TASK DETAILS →
Copy out the line that contains "turquoise speaker [318,184,340,215]" and the lines after it through the final one in the entries below, exactly, with no other lines.

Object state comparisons
──────────────────────────────

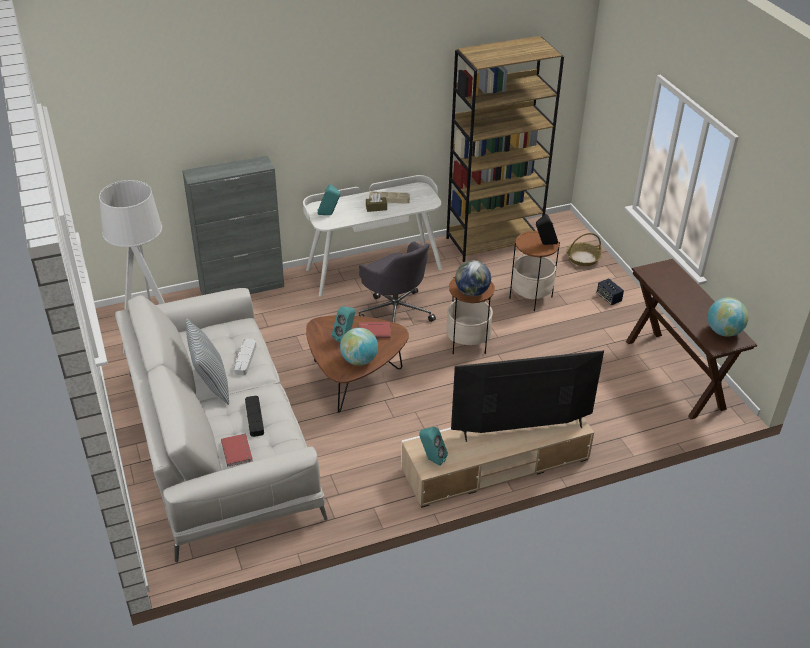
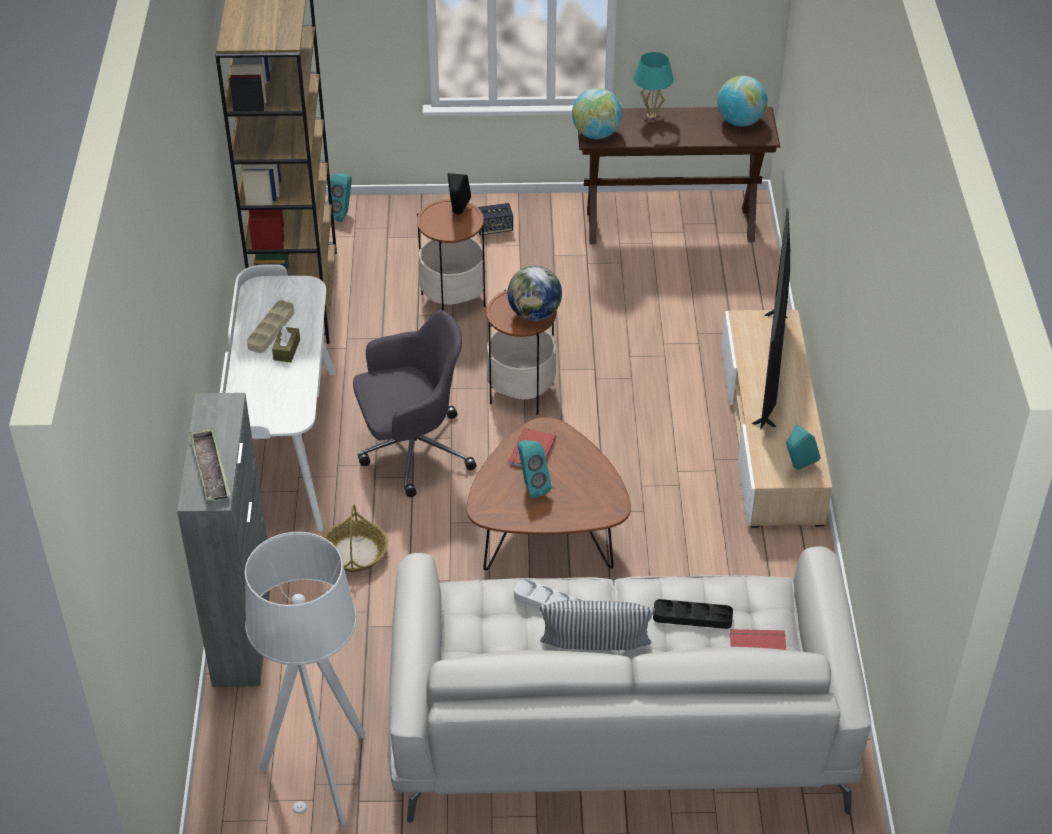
camera: 70 degrees left, 5 degrees up
turquoise speaker [318,184,340,215] -> turquoise speaker moved to [327,174,352,222]
globe [340,328,378,366] -> globe moved to [572,88,622,139]
basket [566,233,602,266] -> basket moved to [324,505,388,572]
none -> tray [189,429,231,500]
none -> turquoise table lamp [634,52,674,119]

──────────────────────────────

ANSWER FOR THIS EXERCISE →
turquoise speaker [318,184,340,215] -> turquoise speaker moved to [327,174,352,222]
globe [340,328,378,366] -> globe moved to [572,88,622,139]
basket [566,233,602,266] -> basket moved to [324,505,388,572]
none -> tray [189,429,231,500]
none -> turquoise table lamp [634,52,674,119]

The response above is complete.